Records from a data collection:
* * * *

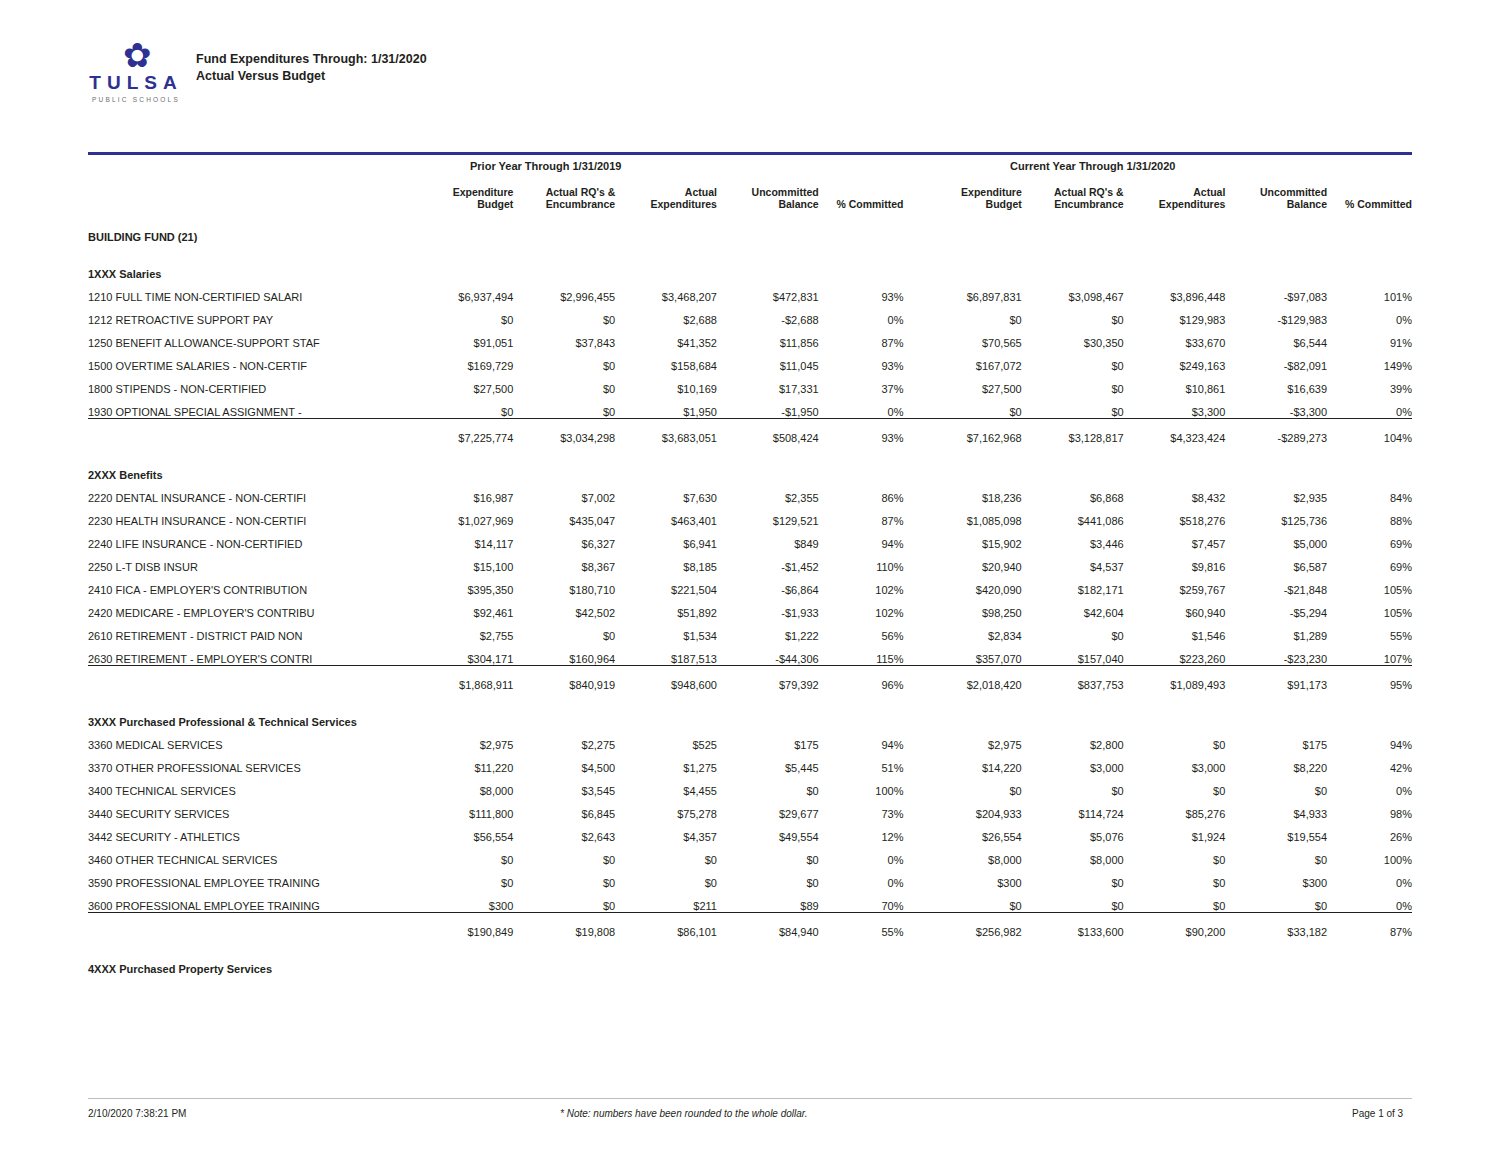✿
TULSA
PUBLIC SCHOOLS
Fund Expenditures Through: 1/31/2020
Actual Versus Budget
Prior Year Through 1/31/2019
Current Year Through 1/31/2020
| | Expenditure Budget | Actual RQ's & Encumbrance | Actual Expenditures | Uncommitted Balance | % Committed | | Expenditure Budget | Actual RQ's & Encumbrance | Actual Expenditures | Uncommitted Balance | % Committed |
| --- | --- | --- | --- | --- | --- | --- | --- | --- | --- | --- | --- |
| BUILDING FUND (21) |
| 1XXX Salaries |
| 1210 FULL TIME NON-CERTIFIED SALARI | $6,937,494 | $2,996,455 | $3,468,207 | $472,831 | 93% | | $6,897,831 | $3,098,467 | $3,896,448 | -$97,083 | 101% |
| 1212 RETROACTIVE SUPPORT PAY | $0 | $0 | $2,688 | -$2,688 | 0% | | $0 | $0 | $129,983 | -$129,983 | 0% |
| 1250 BENEFIT ALLOWANCE-SUPPORT STAF | $91,051 | $37,843 | $41,352 | $11,856 | 87% | | $70,565 | $30,350 | $33,670 | $6,544 | 91% |
| 1500 OVERTIME SALARIES - NON-CERTIF | $169,729 | $0 | $158,684 | $11,045 | 93% | | $167,072 | $0 | $249,163 | -$82,091 | 149% |
| 1800 STIPENDS - NON-CERTIFIED | $27,500 | $0 | $10,169 | $17,331 | 37% | | $27,500 | $0 | $10,861 | $16,639 | 39% |
| 1930 OPTIONAL SPECIAL ASSIGNMENT - | $0 | $0 | $1,950 | -$1,950 | 0% | | $0 | $0 | $3,300 | -$3,300 | 0% |
| | $7,225,774 | $3,034,298 | $3,683,051 | $508,424 | 93% | | $7,162,968 | $3,128,817 | $4,323,424 | -$289,273 | 104% |
| 2XXX Benefits |
| 2220 DENTAL INSURANCE - NON-CERTIFI | $16,987 | $7,002 | $7,630 | $2,355 | 86% | | $18,236 | $6,868 | $8,432 | $2,935 | 84% |
| 2230 HEALTH INSURANCE - NON-CERTIFI | $1,027,969 | $435,047 | $463,401 | $129,521 | 87% | | $1,085,098 | $441,086 | $518,276 | $125,736 | 88% |
| 2240 LIFE INSURANCE - NON-CERTIFIED | $14,117 | $6,327 | $6,941 | $849 | 94% | | $15,902 | $3,446 | $7,457 | $5,000 | 69% |
| 2250 L-T DISB INSUR | $15,100 | $8,367 | $8,185 | -$1,452 | 110% | | $20,940 | $4,537 | $9,816 | $6,587 | 69% |
| 2410 FICA - EMPLOYER'S CONTRIBUTION | $395,350 | $180,710 | $221,504 | -$6,864 | 102% | | $420,090 | $182,171 | $259,767 | -$21,848 | 105% |
| 2420 MEDICARE - EMPLOYER'S CONTRIBU | $92,461 | $42,502 | $51,892 | -$1,933 | 102% | | $98,250 | $42,604 | $60,940 | -$5,294 | 105% |
| 2610 RETIREMENT - DISTRICT PAID NON | $2,755 | $0 | $1,534 | $1,222 | 56% | | $2,834 | $0 | $1,546 | $1,289 | 55% |
| 2630 RETIREMENT - EMPLOYER'S CONTRI | $304,171 | $160,964 | $187,513 | -$44,306 | 115% | | $357,070 | $157,040 | $223,260 | -$23,230 | 107% |
| | $1,868,911 | $840,919 | $948,600 | $79,392 | 96% | | $2,018,420 | $837,753 | $1,089,493 | $91,173 | 95% |
| 3XXX Purchased Professional & Technical Services |
| 3360 MEDICAL SERVICES | $2,975 | $2,275 | $525 | $175 | 94% | | $2,975 | $2,800 | $0 | $175 | 94% |
| 3370 OTHER PROFESSIONAL SERVICES | $11,220 | $4,500 | $1,275 | $5,445 | 51% | | $14,220 | $3,000 | $3,000 | $8,220 | 42% |
| 3400 TECHNICAL SERVICES | $8,000 | $3,545 | $4,455 | $0 | 100% | | $0 | $0 | $0 | $0 | 0% |
| 3440 SECURITY SERVICES | $111,800 | $6,845 | $75,278 | $29,677 | 73% | | $204,933 | $114,724 | $85,276 | $4,933 | 98% |
| 3442 SECURITY - ATHLETICS | $56,554 | $2,643 | $4,357 | $49,554 | 12% | | $26,554 | $5,076 | $1,924 | $19,554 | 26% |
| 3460 OTHER TECHNICAL SERVICES | $0 | $0 | $0 | $0 | 0% | | $8,000 | $8,000 | $0 | $0 | 100% |
| 3590 PROFESSIONAL EMPLOYEE TRAINING | $0 | $0 | $0 | $0 | 0% | | $300 | $0 | $0 | $300 | 0% |
| 3600 PROFESSIONAL EMPLOYEE TRAINING | $300 | $0 | $211 | $89 | 70% | | $0 | $0 | $0 | $0 | 0% |
| | $190,849 | $19,808 | $86,101 | $84,940 | 55% | | $256,982 | $133,600 | $90,200 | $33,182 | 87% |
| 4XXX Purchased Property Services |
2/10/2020 7:38:21 PM
* Note: numbers have been rounded to the whole dollar.
Page 1 of 3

* * * *

Both end lines included, restate word for word the lines above from the line with "PUBLIC SCHOOLS" to the line with "RETIREMENT - DISTRICT", and nothing else.

PUBLIC SCHOOLS
Fund Expenditures Through: 1/31/2020
Actual Versus Budget
Prior Year Through 1/31/2019
Current Year Through 1/31/2020
| | Expenditure Budget | Actual RQ's & Encumbrance | Actual Expenditures | Uncommitted Balance | % Committed | | Expenditure Budget | Actual RQ's & Encumbrance | Actual Expenditures | Uncommitted Balance | % Committed |
| --- | --- | --- | --- | --- | --- | --- | --- | --- | --- | --- | --- |
| BUILDING FUND (21) |
| 1XXX Salaries |
| 1210 FULL TIME NON-CERTIFIED SALARI | $6,937,494 | $2,996,455 | $3,468,207 | $472,831 | 93% | | $6,897,831 | $3,098,467 | $3,896,448 | -$97,083 | 101% |
| 1212 RETROACTIVE SUPPORT PAY | $0 | $0 | $2,688 | -$2,688 | 0% | | $0 | $0 | $129,983 | -$129,983 | 0% |
| 1250 BENEFIT ALLOWANCE-SUPPORT STAF | $91,051 | $37,843 | $41,352 | $11,856 | 87% | | $70,565 | $30,350 | $33,670 | $6,544 | 91% |
| 1500 OVERTIME SALARIES - NON-CERTIF | $169,729 | $0 | $158,684 | $11,045 | 93% | | $167,072 | $0 | $249,163 | -$82,091 | 149% |
| 1800 STIPENDS - NON-CERTIFIED | $27,500 | $0 | $10,169 | $17,331 | 37% | | $27,500 | $0 | $10,861 | $16,639 | 39% |
| 1930 OPTIONAL SPECIAL ASSIGNMENT - | $0 | $0 | $1,950 | -$1,950 | 0% | | $0 | $0 | $3,300 | -$3,300 | 0% |
| | $7,225,774 | $3,034,298 | $3,683,051 | $508,424 | 93% | | $7,162,968 | $3,128,817 | $4,323,424 | -$289,273 | 104% |
| 2XXX Benefits |
| 2220 DENTAL INSURANCE - NON-CERTIFI | $16,987 | $7,002 | $7,630 | $2,355 | 86% | | $18,236 | $6,868 | $8,432 | $2,935 | 84% |
| 2230 HEALTH INSURANCE - NON-CERTIFI | $1,027,969 | $435,047 | $463,401 | $129,521 | 87% | | $1,085,098 | $441,086 | $518,276 | $125,736 | 88% |
| 2240 LIFE INSURANCE - NON-CERTIFIED | $14,117 | $6,327 | $6,941 | $849 | 94% | | $15,902 | $3,446 | $7,457 | $5,000 | 69% |
| 2250 L-T DISB INSUR | $15,100 | $8,367 | $8,185 | -$1,452 | 110% | | $20,940 | $4,537 | $9,816 | $6,587 | 69% |
| 2410 FICA - EMPLOYER'S CONTRIBUTION | $395,350 | $180,710 | $221,504 | -$6,864 | 102% | | $420,090 | $182,171 | $259,767 | -$21,848 | 105% |
| 2420 MEDICARE - EMPLOYER'S CONTRIBU | $92,461 | $42,502 | $51,892 | -$1,933 | 102% | | $98,250 | $42,604 | $60,940 | -$5,294 | 105% |
| 2610 RETIREMENT - DISTRICT PAID NON | $2,755 | $0 | $1,534 | $1,222 | 56% | | $2,834 | $0 | $1,546 | $1,289 | 55% |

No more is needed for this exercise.